[Advaita-l] Question about vegetarianism
svidyasankar at hotmail.com
Tue May 5 16:48:12 CDT 2015
> Date: Tue, 5 May 2015 03:36:38 +0000
> To: srirudra at gmail.com; itswhateva at gmail.com; advaita-l at lists.advaita-vedanta.org; advaita-l at lists.advaita-vedanta.org; jaldhar at braincells.com; vadhula at yahoo.com
> Subject: Re: [Advaita-l] Question about vegetarianism
> From: advaita-l at lists.advaita-vedanta.org
> Dear Jaldhar and all,
> Do shastras differentiate meat eating (for food) versus that obtained from yagna ? If so, then does meat eating contradict Manu Smriti statements condemning meat eating ?Does meat for food need to be obtained only via yagna ?
> Also in prior posts over the years, on this list, meat eating is based on jaathi/varna shistachaara and not necessarily based on region of residence or one's occupation.
> Ravi Chandrasekhara
Dear Sri Ravi Chandrasekhara,
While pursuing this line of questioning, one must apply some common sense about societal structures and practices,
as well as a certain specific kind of sense to the SAstra-s.
Firstly, when we read descriptions of kshatriyas (like Dushyanta and Rama) hunting, the obvious conclusion has to be
that the game was eaten. No specific yajna is prescribed for such activities. Contrast that with the specific instructions
pertaining to parts of an animal sacrificed during a yajna. This is the common sense approach.
Now the specific sense - most textual instructions in the dharmaSAstra-s are not directed to all varNa-s and all ASrama-s.

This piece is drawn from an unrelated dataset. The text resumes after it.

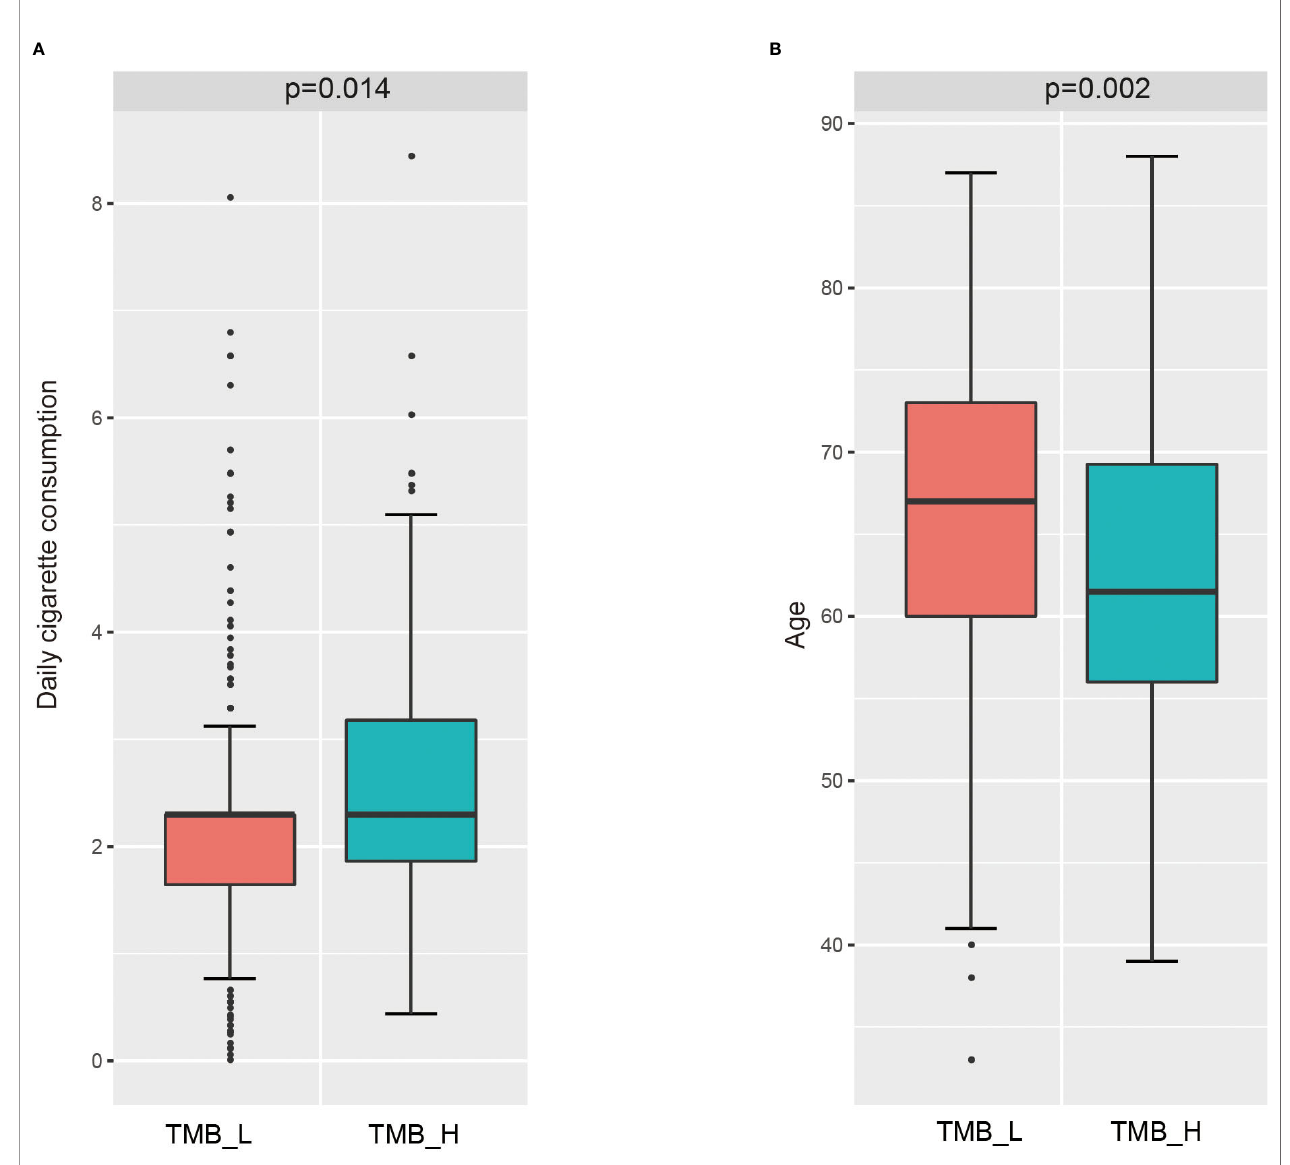
FIGURE 2 | Correlation of several clinical features with TMB status. (A) Correlation analysis between daily cigarette consumption and TMB status. (B) Relationship between ages and TMB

There is no general rule about or against meat eating or for vegetarianism that you can find, addressed to all human
beings. Every rule is context dependent. For instance, many texts include meat in the description of madhuparka, which
is to be offered to a honored guest. Now, is this meat eating meant for general food or is it a yajna? If you take the view
that no Ahuti in agni is needed for offering madhuparka to a guest, then it is not a yajna. On the other hand, if you take
the view that feeding an atithi is part of the panca mahAyajna-s, then it is a yajna. Making something special called
madhuparka is nothing more than marking the special character of specific atithi-s. So, it depends on what perspective
you take. We already have a general solution as well, in case there is doubt about what to do - yathA te tatra/teshu
varterann, tathA tatra/teshu vartethAH, in the taittirIya upanishat. This solution is what elevates SishTAcAra as a role
model to follow.
Finally, note that one cannot separate jAti/varNa SishTAcAra from region of residence or one's occupation. The customs
of people belonging to the same jAti/varNa, but from different regions of residence can be extremely different.